© Reuters. FILE PHOTO: The logo of bank Intesa Sanpaolo is seen in Milan, Italy, January 18, 2016. REUTERS/Stefano Rellandini/File Photo
By Valentina Za
MILAN (Reuters) – Italy’s biggest bank Intesa Sanpaolo (OTC:) is getting closer to securing approval from Moscow to transfer its Russian business to local management, a source close to the matter told Reuters.
Intesa has said in the past that it was working “to select counterparties” to offload its Russian business to, but it has not disclosed progress on the matter. News that it is close to receiving approval for the exit has not been reported before.
A spokesperson for Intesa Sanpaolo declined to comment.
Laws that Moscow introduced after it invaded Ukraine in February last year have made presidential approval necessary for banks such as Intesa to sell their local business.
A decree signed last August by President Vladimir Putin gave him the power to issue special waivers for certain deals to proceed.
A final sign-off is still pending and there is no certainty it will be granted, the person said, requesting anonymity because the matter is private.
Intesa serves corporate clients in Russia, where it had around 980 employees at the start of the war across 28 branches. It stopped new financing to Russian clients and fresh investments in Russian assets when the war broke out.
Pressured by European banking supervisors to cut ties with Russia, Intesa has been working on reducing its exposure, which also includes cross-border loans.
At the end of June, Intesa had 700 million euros in cross-border loans to Russian clients net of provisions and export credit guarantees, down 77% year-on-year.

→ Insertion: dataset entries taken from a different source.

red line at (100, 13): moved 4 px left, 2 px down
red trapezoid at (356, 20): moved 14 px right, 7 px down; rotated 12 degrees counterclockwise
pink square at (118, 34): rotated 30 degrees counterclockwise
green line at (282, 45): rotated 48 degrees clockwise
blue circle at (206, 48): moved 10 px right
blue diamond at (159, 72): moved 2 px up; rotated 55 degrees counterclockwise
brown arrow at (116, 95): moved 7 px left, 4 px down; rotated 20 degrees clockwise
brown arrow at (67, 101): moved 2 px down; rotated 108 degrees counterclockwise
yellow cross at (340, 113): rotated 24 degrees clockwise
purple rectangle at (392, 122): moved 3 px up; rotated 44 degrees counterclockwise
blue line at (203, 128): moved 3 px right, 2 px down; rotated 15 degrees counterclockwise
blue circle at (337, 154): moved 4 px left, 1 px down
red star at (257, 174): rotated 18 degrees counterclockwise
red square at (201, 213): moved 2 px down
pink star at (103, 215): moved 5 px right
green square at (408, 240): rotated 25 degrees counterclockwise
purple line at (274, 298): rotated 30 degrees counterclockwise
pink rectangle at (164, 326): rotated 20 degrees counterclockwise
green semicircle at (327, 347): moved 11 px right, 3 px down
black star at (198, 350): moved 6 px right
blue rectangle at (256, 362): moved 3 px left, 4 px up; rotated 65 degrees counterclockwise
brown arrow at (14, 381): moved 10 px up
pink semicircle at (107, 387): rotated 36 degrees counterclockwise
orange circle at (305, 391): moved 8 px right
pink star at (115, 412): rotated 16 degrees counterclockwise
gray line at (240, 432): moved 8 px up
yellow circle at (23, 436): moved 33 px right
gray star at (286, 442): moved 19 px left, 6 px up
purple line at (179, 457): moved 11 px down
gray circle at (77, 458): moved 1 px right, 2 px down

Local loans totalled 100 million euros, down 66% from a year before.
Overall, Russia accounts for just 0.2% of client loans across the bank.
Intesa has been trying since last year to sever ties with its local business but Western sanctions hitting potential buyers have made it difficult for European banks, including crosstown rival UniCredit and Austria’s Raiffeisen Bank, to exit Russia.
Russian media has previously reported on possible exit options, including the potential transfer to local management led by Intesa Russia Chairman Antonio Fallico.
Fallico did not respond to requests for comment.
The green light to Intesa could lead to similar approvals for other lenders still entangled in Russia, which are increasingly under pressure by the European Central Bank to cut a presence seen as carrying reputation and financial risks.
At the start of August, Intesa said it was closing its representative office in Moscow, adding that it did not affect its local business with its subsidiary still operating.